Litigation in court costs money, and matters are resolved over a period of time–sometimes years. That’s too long to wait for a pressing need.

Gavel rests on top of desk with court room participants in distance
The courtroom is a place to solve problems as a last resort. photo credit: CA Supreme Court – 11 via photopin (license)

Other options are available to get access and inclusion.

Many businesses, organizations, and agencies understand that they should respect the Americans with Disabilities Act (ADA)  and other federal laws that protect Americans with disabilities . One way to raise awareness is to share the law with them.

When agencies, organizations, and businesses know the laws and don’t want to make accommodations or include people with disabilities, there are other remedies.

According to the Coalition of Texans with Disabilities’ (CTD) Messenger e-Newsletter, a lawsuit should come after other efforts have been made to see if a solution can be reached.

The CTD newsletter suggests three actions before seeking a lawyer:

Wheelchair ramp leads up to steps
Here’s a situation businesses could understand better once someone pulled their wheelchair up to this ramp. photo credit: Ramp to No where via photopin (license)
  • Talk to the business directly CTD recommends asking for the manager or the property manager. A CTD example shows that calling attention to access for one disability can benefit others: “CTD was approached by a group of taxi drivers who were concerned that the drop-off area [for Austin City Limits] was far from the entrance gates and required people with mobility impairments to traverse a ditch. CTD staff met with Festival organizers … By the next year, vehicles transporting people with disabilities were allowed to pull right up to the entrance gate. Plus, the Festival added accommodations such as an accessibility station and free rental wheelchairs, and ASL interpreters became permanent.”
  • Put it in writing An example where this worked: “Austin resident Julie Maloukis sent Maudie’s Tex Mex written notice about their inaccessible parking. Several weeks later, Maudie’s contacted Julie, thanking her for letting them know about the situation and to tell her the parking spaces were fixed.”
  • File a complaint with the Texas Department of Licensing and Regulation, “which might be able to require a business to comply with ADA regulations.” What does the Department of Licensing and Regulation do? According to the agency’s website, they “ensure public safety and customer protection, and provide a fair and efficient licensing and regulatory environment at the lowest possible cost.” The department has influence over businesses, particularly if the business requires a license. Complaints can be filed against businesses that are unlicensed too.

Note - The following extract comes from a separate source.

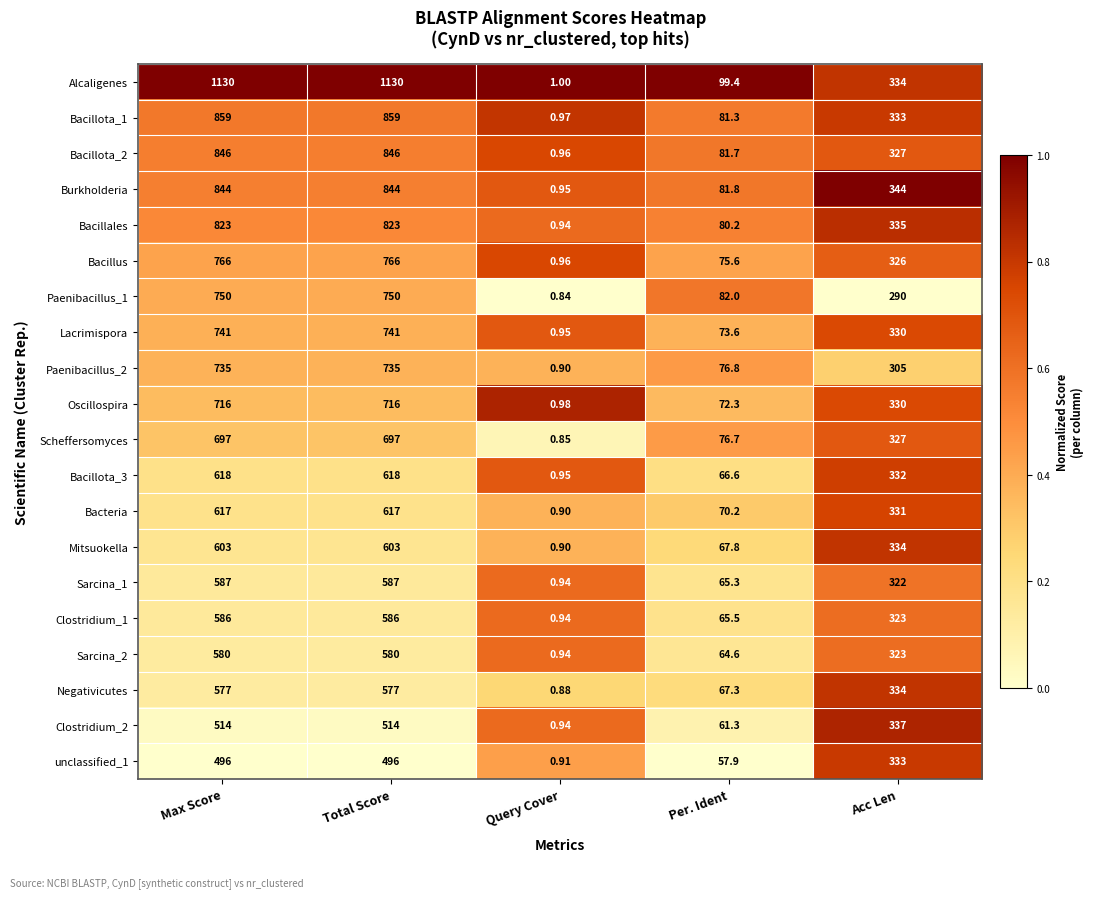

Which series changed the most between Total Score and Per. Ident?

Alcaligenes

Another way to educate others is to ask to schedule a demonstration of the lack of access or inclusion. When staff at businesses learn how the problem affects others, they are more willing to help.

For example, if a ramp is too steep at the entrance to business, offer to demonstrate for them why. Have someone to spot the wheelchair as you attempt to travel up or down the ramp, and keep safe.

Captions on bottom of TV screen showing news about Oprah and Australia.
Watching TV without sound or captions is a quick way to teach why captions are important to those with hearing loss or deafness. photo credit: NICOLE CHETTLE via photopin (license)

If you need communication access, demonstrate how the experience would be without sound or words. For example, if you need a video captioned, have them watch the video with you without any sound. Have them read a paper with their eyes closed or in the dark if you are requesting Braille and they don’t understand why.

Be creative with teaching others to understand. Misunderstandings lead to discrimination continuing. Once everyone is on the same page, it’s easier to find a reasonable solution.

In many cases, these steps will work with solving  discrimination situations.

If not, another option before filing a lawsuit is to ask a lawyer to draft a letter discussing their obligations under the law, so that they are aware of the seriousness of the situation.

Whether the person chooses to take a matter to court is his or her right. Each person needs to evaluate how severe the situation is, and if a possible solution can be reached without deciding to sue.